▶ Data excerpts
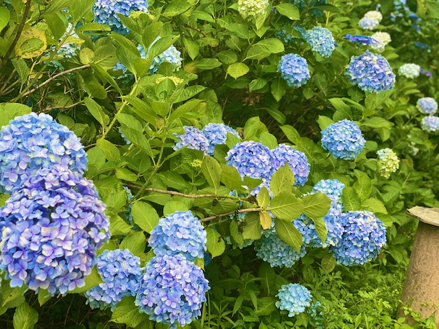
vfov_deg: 28.0
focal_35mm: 52
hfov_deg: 36.8
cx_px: 220
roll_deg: -11.7
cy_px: 164
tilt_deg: -11.6
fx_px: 659
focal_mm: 6
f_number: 2
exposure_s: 1/143
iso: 20
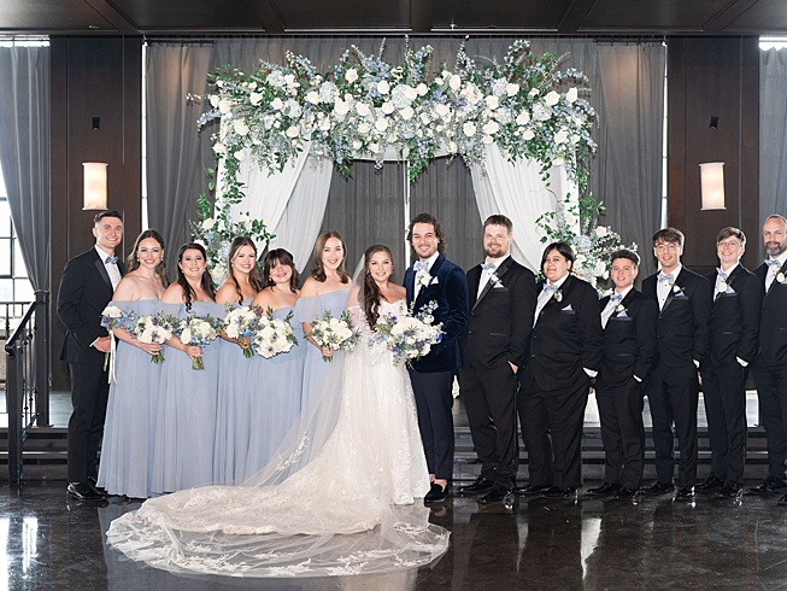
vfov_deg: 29.7
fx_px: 1114
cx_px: 411
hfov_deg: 38.9
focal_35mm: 49
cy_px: 299
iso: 400
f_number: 2.5
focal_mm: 44
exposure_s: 1/250
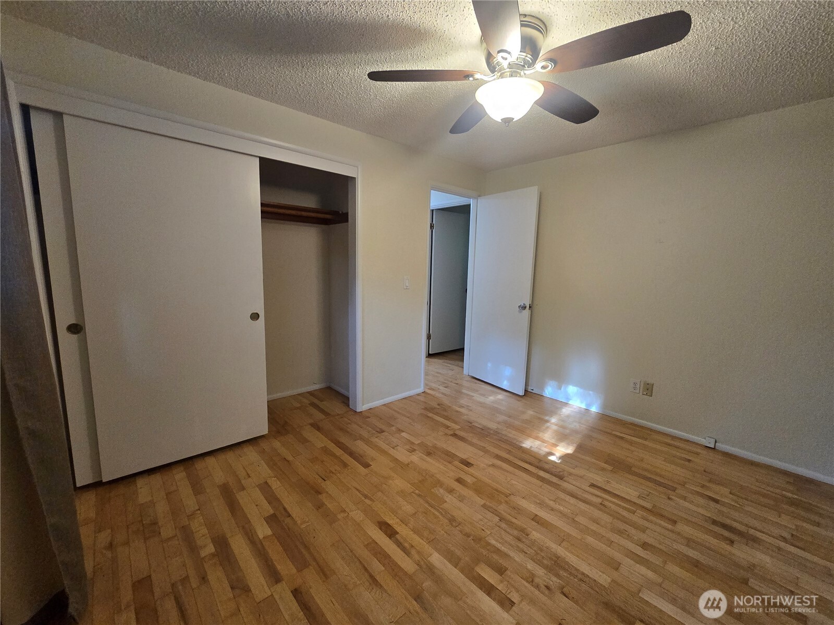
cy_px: 312
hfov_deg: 106.2
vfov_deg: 89.9
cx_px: 417
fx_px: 313
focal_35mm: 13
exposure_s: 1/60
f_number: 2.2
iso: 400
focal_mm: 2.2
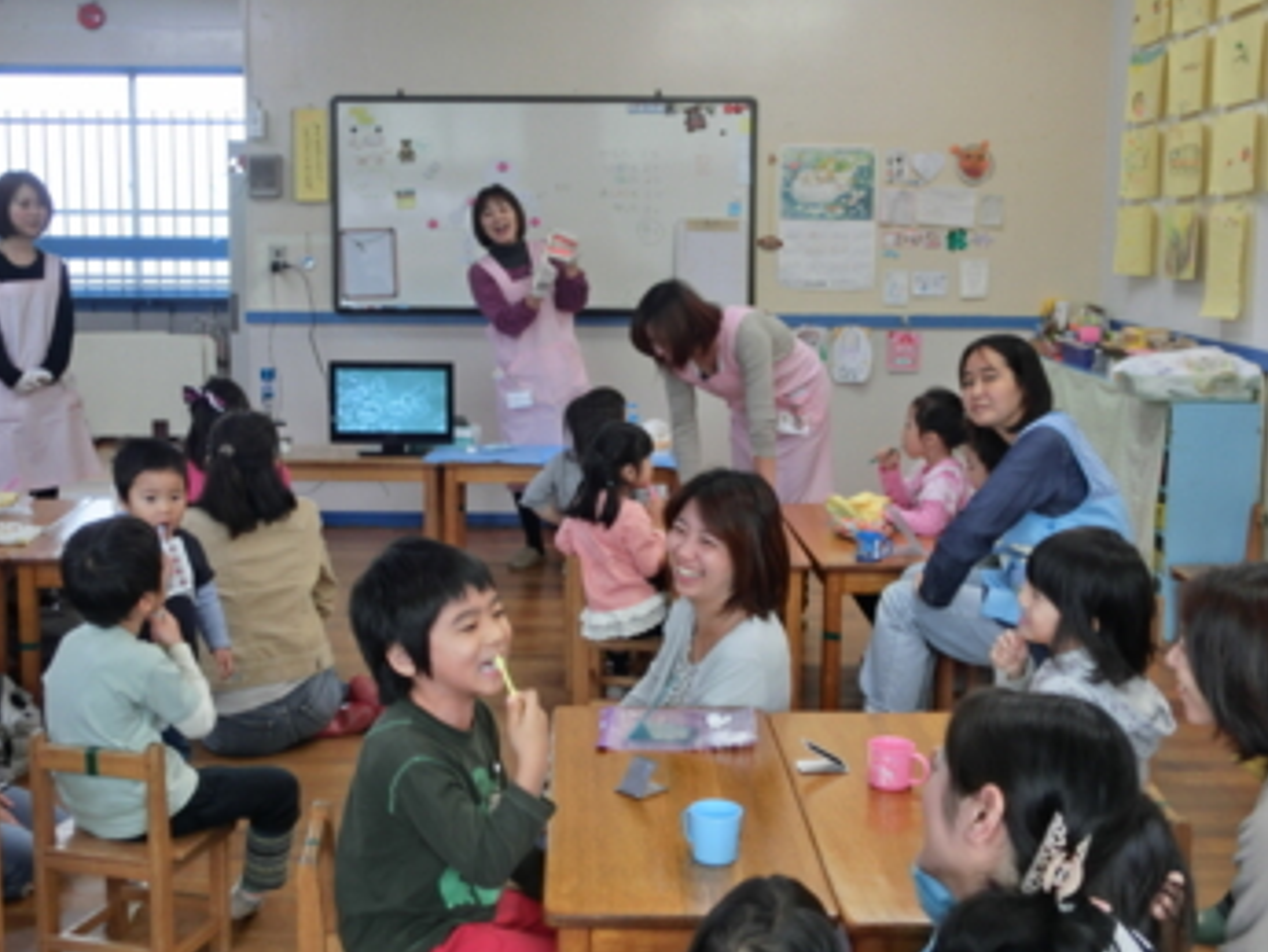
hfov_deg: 42.9
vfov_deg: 32.9
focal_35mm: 44
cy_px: 419
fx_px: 1612
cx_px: 592
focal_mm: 6.67
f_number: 3.9
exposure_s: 1/60
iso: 200
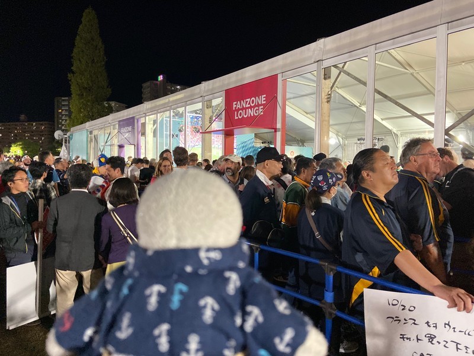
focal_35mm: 26
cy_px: 178
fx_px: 356
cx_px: 237
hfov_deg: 67.3
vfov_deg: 53.1
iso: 500
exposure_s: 1/40
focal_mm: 4.25
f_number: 1.8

▶ Task to carry out
Take the line containing "focal_mm: 6.67" as the first line and the last line of the data above as the final one, and output exactly the lines between them, inclusive, with no pictures.

▶ Solution to this exercise
focal_mm: 6.67
f_number: 3.9
exposure_s: 1/60
iso: 200
focal_35mm: 26
cy_px: 178
fx_px: 356
cx_px: 237
hfov_deg: 67.3
vfov_deg: 53.1
iso: 500
exposure_s: 1/40
focal_mm: 4.25
f_number: 1.8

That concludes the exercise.